Nommée Brookesia nofy, la nouvelle espèce appartenant au sous-genre Evoluticauda mesure moins de 33 mm de long, du museau à la pointe de la queue. Placé sur un doigt, le spécimen mâle ne fait même pas la longueur des deux phalanges. Les analyses conjointes réalisées par l’actuelle mention “zoologie et biodiversité animale” à l’université d’Antananarivo et la Technical University Braunschweig en Allemagne ont établi la liste des traits distinctifs du nouveau caméléon.

Le petit reptile se distingue par une série de caractères morphologiques. Par exemple, outre la taille réduite (32,8 mm pour le mâle), l’absence d’épines latérales ou dorsales sur la queue de la B. nofy sp. nov. est remarquable. Les scientifiques notent l’absence de bouclier pelvien dorsal dans la zone du sacrum et la présence d’une épine pelvienne distincte. Le caméléon a aussi un hémipénis – un des deux organes copulatoires reproducteurs des squamates mâles (une catégorie de reptiles) – sous forme globulaire sans ornementation évidente, ce qui est différent de celui des autres petits caméléons.
La découverte est parti d’une rencontre fortuite des visiteurs curieux avec le petit animal. En raison de la richesse faunistique et floristique de Vohibola, mais aussi de la difficulté d’accès de la zone, les espèces qui y vivent ne sont pas encore toutes identifiées. Elle attire quand même en moyenne annuellement 200 visiteurs internationaux, en dehors des nationaux tombés sous le charme de sa beauté.
Les visiteurs s’y rendent principalement par bateaux en empruntant le Canal des Pangalanes (485 km), parallèle à l’océan Indien et encore plus long que le canal du Suez ou celui de Panama. En 2021, des touristes ont posté sur les réseaux sociaux des photos du caméléon sans savoir qu’ils ont été en présence d’un animal jamais décrit par la science.
Ceci a poussé les chercheurs intéressés à se rendre sur le site indiqué à la rencontre du petit animal, afin de procéder à la collecte de données et à des prélèvements sur l’animal, avec l’autorisation gouvernementale. Leur descente sur le terrain a eu lieu en septembre 2023.

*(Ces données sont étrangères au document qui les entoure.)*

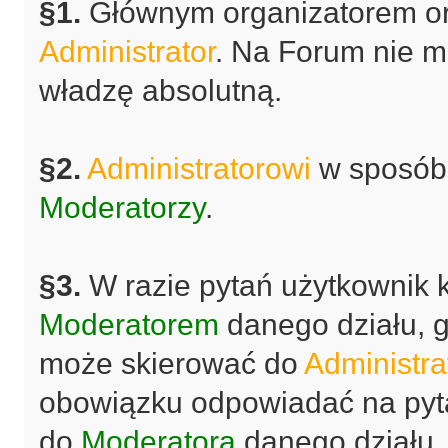
§1.
Głównym organizatorem or
Administrator
. Na Forum nie m
władzę absolutną.
§2.
Administratorowi
w sposób 
Moderatorzy
.
§3.
W razie pytań użytkownik k
Moderatorem
danego działu, gd
może skierować do
Administra
obowiązku odpowiadać na pyta
do
Moderatora
danego działu.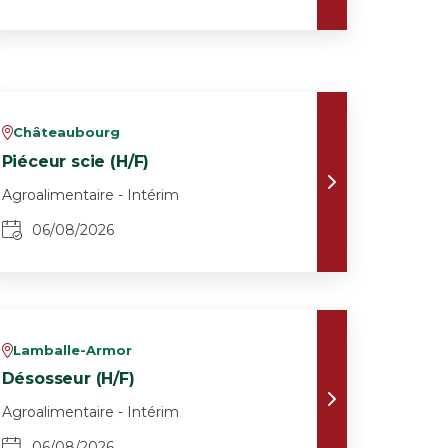
Châteaubourg
v
Piéceur scie (H/F)
Agroalimentaire - Intérim
06/08/2026
Lamballe-Armor
v
Désosseur (H/F)
Agroalimentaire - Intérim
06/08/2026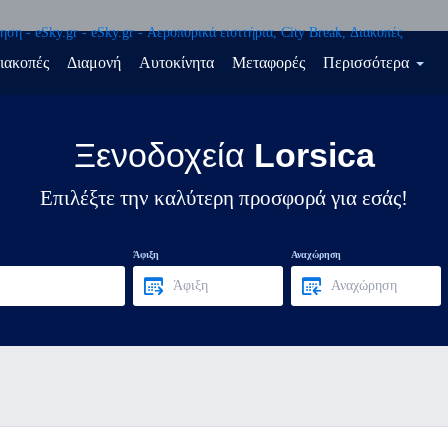
ιακοπές
Διαμονή
Αυτοκίνητα
Μεταφορές
Περισσότερα
Ξενοδοχεία
Lorsica
Επιλέξτε την καλύτερη προσφορά για εσάς!
Άφιξη
Αναχώρηση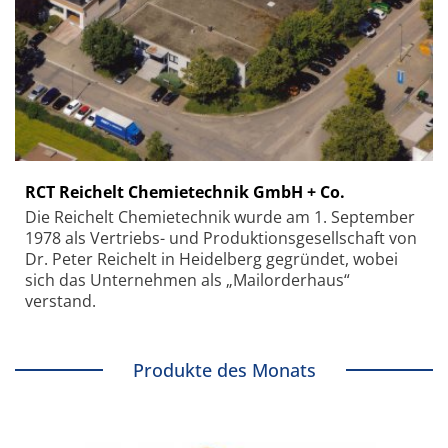
RCT Reichelt Chemietechnik GmbH + Co.
Die Reichelt Chemietechnik wurde am 1. September
1978 als Vertriebs- und Produktionsgesellschaft von
Dr. Peter Reichelt in Heidelberg gegründet, wobei
sich das Unternehmen als „Mailorderhaus“
verstand.
Produkte des Monats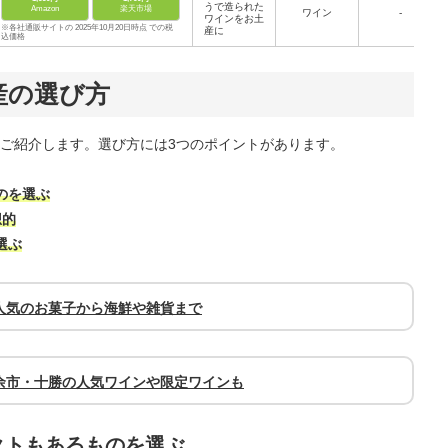
うで造られた
Amazon
楽天市場
ワイン
-
ワインをお土
※各社通販サイトの 2025年10月20日時点 での税
産に
込価格
産の選び方
ご紹介します。選び方には3つのポイントがあります。
のを選ぶ
想的
選ぶ
人気のお菓子から海鮮や雑貨まで
余市・十勝の人気ワインや限定ワインも
クトもあるものを選ぶ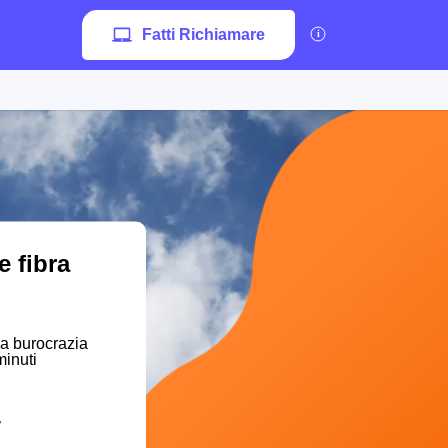
Fatti Richiamare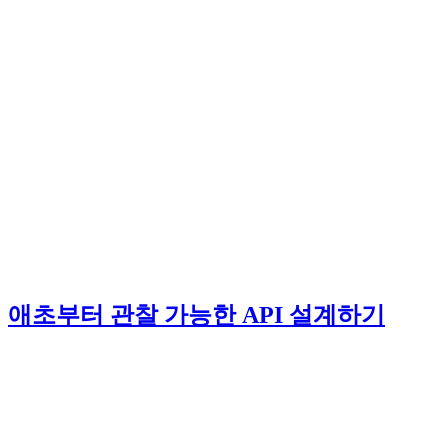
애초부터 관찰 가능한 API 설계하기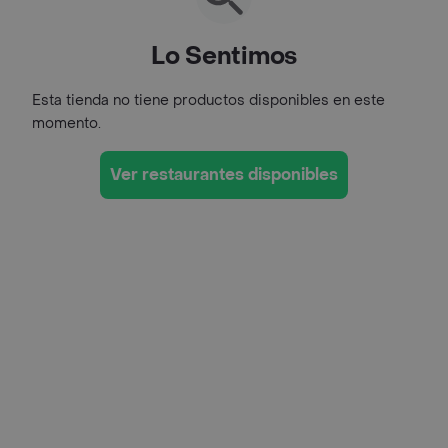
Lo Sentimos
Esta tienda no tiene productos disponibles en este
momento.
Ver restaurantes disponibles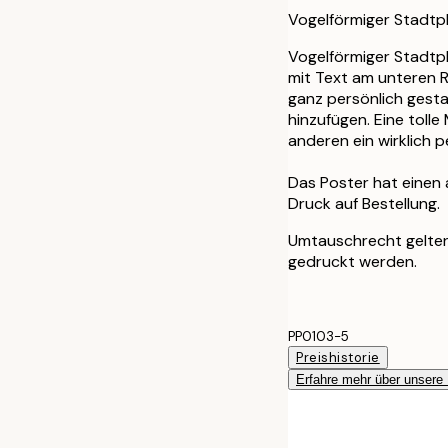
Vogelförmiger Stadtp
Vogelförmiger Stadtpl
mit Text am unteren R
ganz persönlich gest
hinzufügen. Eine tolle
anderen ein wirklich 
Das Poster hat einen
Druck auf Bestellung.
Umtauschrecht gelten 
gedruckt werden.
PP0103-5
Preishistorie
Erfahre mehr über unsere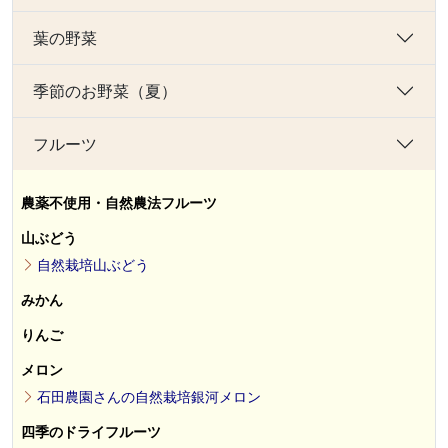
葉の野菜
季節のお野菜（夏）
フルーツ
農薬不使用・自然農法フルーツ
山ぶどう
自然栽培山ぶどう
みかん
りんご
メロン
石田農園さんの自然栽培銀河メロン
四季のドライフルーツ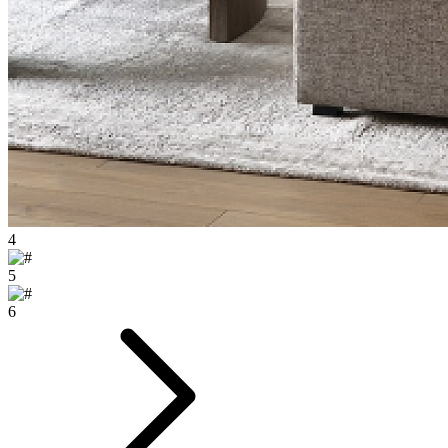
4
5
6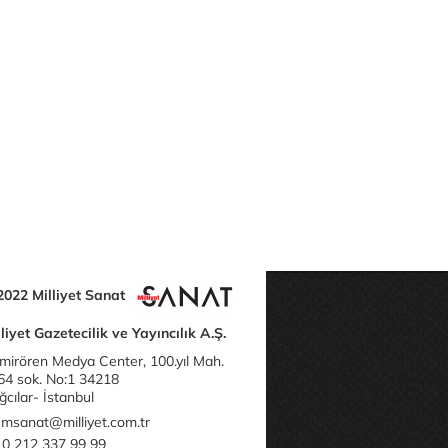
2022 Milliyet Sanat
liyet Gazetecilik ve Yayıncılık A.Ş.
mirören Medya Center, 100.yıl Mah.
64 sok. No:1 34218
cılar- İstanbul
msanat@milliyet.com.tr
0 212 337 99 99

Le pêcheur traditionnel de 30 ans appelé Franklin, habitant d’Andranokoditra, l’un des quatre villages riverains de la forêt de Vohibola, corrobore la présence du petit reptile à quelques kilomètres au nord d’Ankanin’ny Nofy, sur la rive gauche du Canal des Pangalanes. « J’en trouve parfois jusqu’à huit spécimens à un même endroit. Mais j’ai une peur bleue d’eux. J’évite de les croiser sur mon chemin », a-t-il dit.
A ses yeux, ils ressemblent à des créatures mystérieuses. Paradoxalement, la plupart des villageois d’Andranokoditra, majoritairement des pêcheurs traditionnels, qui ont, jour après jour, la jolie forêt de Vohibola sous leurs yeux, ne sont pas au courant de la présence du minuscule reptile. La forêt est seulement séparée du village par le Canal des Pangalanes.
Pas le plus petit des caméléons
L’identification de la B. nofy ramène à quatorze le nombre de caméléons miniatures du sous-genre Evoluticauda connus jusqu’ici. En revanche, elle n’est pas le plus petit des caméléons. Par exemples, la Brookesia micra (22,5-23,6 mm de long pour le mâle) et la Brookesia nana (21,6 mm de long) sont encore plus petites que le nouveau caméléon vivant dans le fragment de forêt littorale malgache, dont l’altitude est à peine supérieure au niveau de la mer.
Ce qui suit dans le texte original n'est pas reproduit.